DOCUMENT PASSAGE –
## Start

Transforming climate forecasts

Every three to seven years, the waters of the Pacific Ocean fluctuate between relatively warm and cool surface temperatures. Although only in the order of a few degrees, these shifts have profound effects on the global climate, with a strong influence on rainfall and storm activity in Asia, Oceania and the Americas.

Knowledge of the timing of these shifts — known formally as the El Niño–Southern Oscillation, or ENSO — could help communities to prepare for droughts, severe hurricanes or other extreme weather events. Such predictions are difficult to make with great confidence, but in 2019, Yoo-Geun Ham’s team at Chonnam National University in Gwangju, South Korea, developed an algorithm, based on an AI technique known as deep learning, that could successfully forecast these oceanic warming and cooling events up to two years in advance. Indeed, their algorithm’s predictions have consistently anticipated ENSO patterns over the past three years. “So far, so good,” says Ham.

## End

WRITTEN INSTRUCTION 1 – Reproduce the herbarium specimen records word for word, omitting the pictures.
WRITTEN INSTRUCTION 2 – Write the next part of the passage on forecasting Pacific warming and cooling, picking up after its final sentence.

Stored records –
## Start

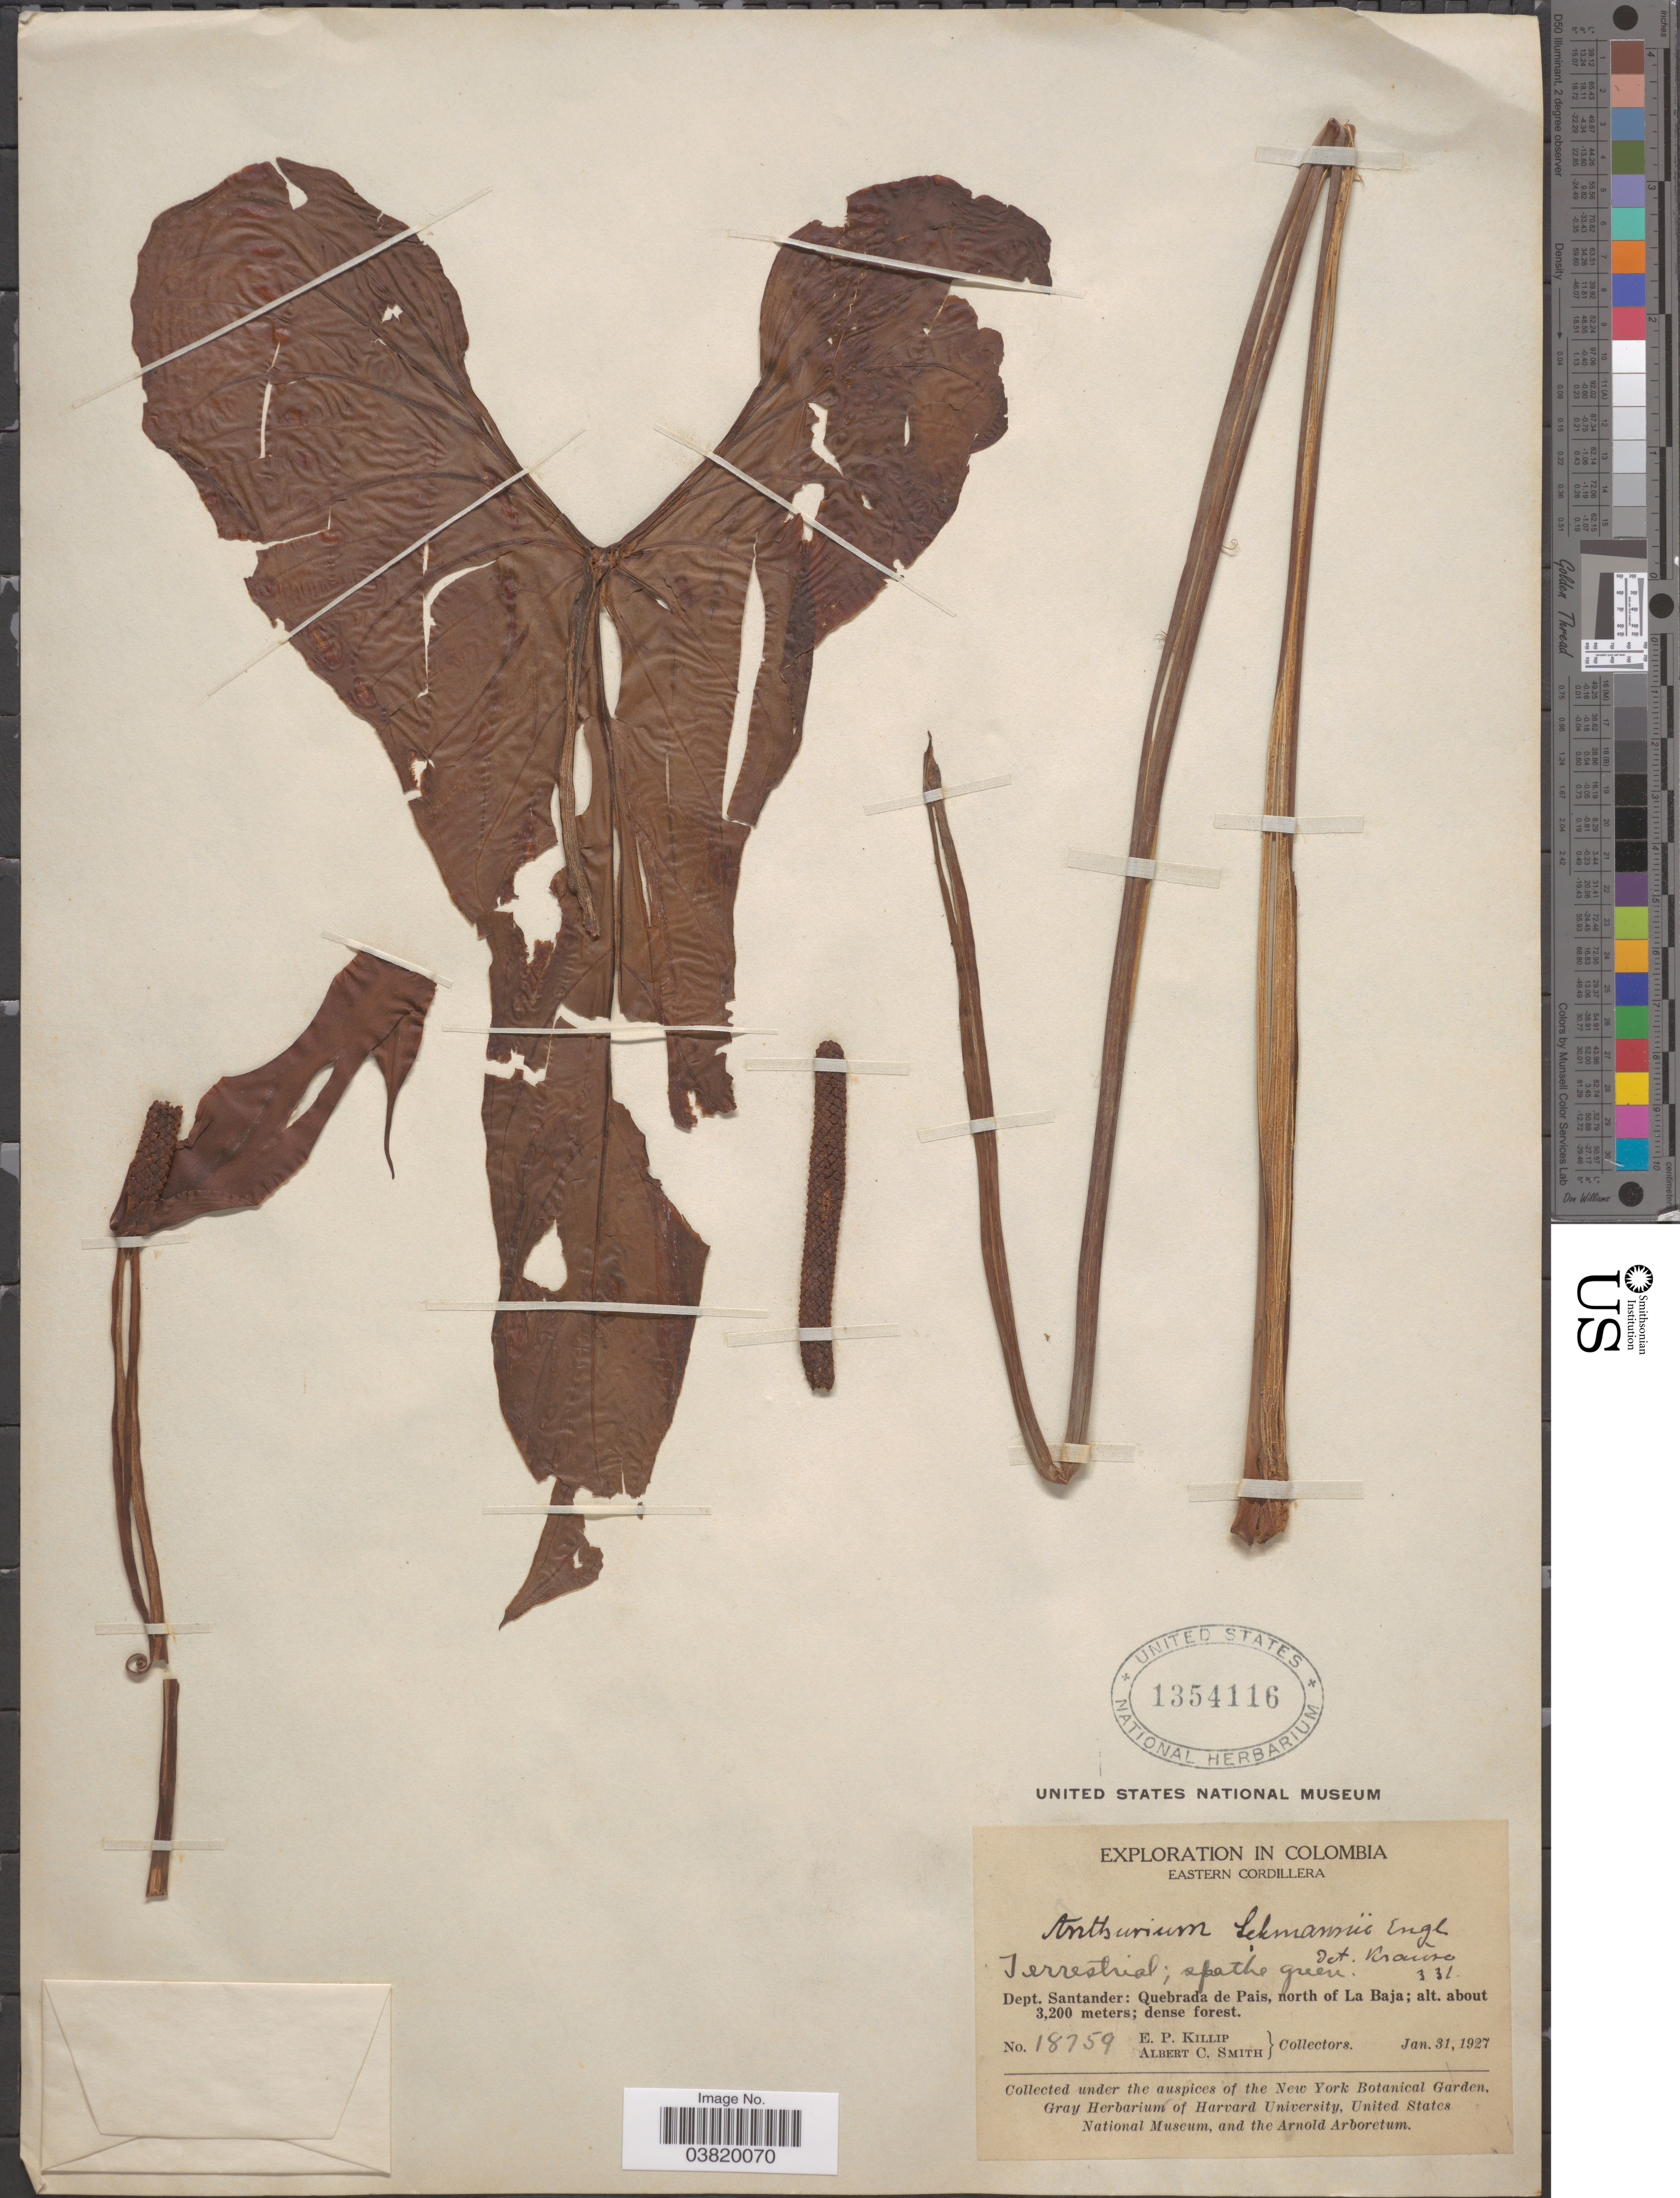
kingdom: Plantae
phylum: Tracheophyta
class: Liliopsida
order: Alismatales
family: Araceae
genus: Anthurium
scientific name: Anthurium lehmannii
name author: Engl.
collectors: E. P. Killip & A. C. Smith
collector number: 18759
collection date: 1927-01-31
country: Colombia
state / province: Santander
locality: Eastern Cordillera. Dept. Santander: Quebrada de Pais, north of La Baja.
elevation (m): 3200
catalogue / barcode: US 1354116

## End

FINAL ANSWER 1 –
kingdom: Plantae
phylum: Tracheophyta
class: Liliopsida
order: Alismatales
family: Araceae
genus: Anthurium
scientific name: Anthurium lehmannii
name author: Engl.
collectors: E. P. Killip & A. C. Smith
collector number: 18759
collection date: 1927-01-31
country: Colombia
state / province: Santander
locality: Eastern Cordillera. Dept. Santander: Quebrada de Pais, north of La Baja.
elevation (m): 3200
catalogue / barcode: US 1354116

FINAL ANSWER 2 –
AI is a new addition to the climate science toolbox, but has already proved adept at combing through observational data in order to spot meaningful patterns of atmospheric and oceanic activity. In some cases, the AI can produce projections that go well into the future, such as Ham’s work with ENSO, but the technology can also deliver immediately relevant insights. For example, a 2021 study from scientists at Google sister company, DeepMind, showcased a ‘nowcasting’ algorithm that applies deep learning to real-time radar data to accurately project precipitation patterns over the coming hours (S. Ravuri et al. Nature 597, 672–677; 2021).

Climate researchers are also using AI to overcome some of the shortcomings of conventional statistical or physics-based approaches to climatology. For example, deep-learning algorithms can be used to identify essential parameters for climate modelling that are impossible to quantify accurately based on current knowledge or direct observation, such as the mixing of oceanic waters or the regional movement of clouds. One can even apply AI to fill in gaps in historic climate data.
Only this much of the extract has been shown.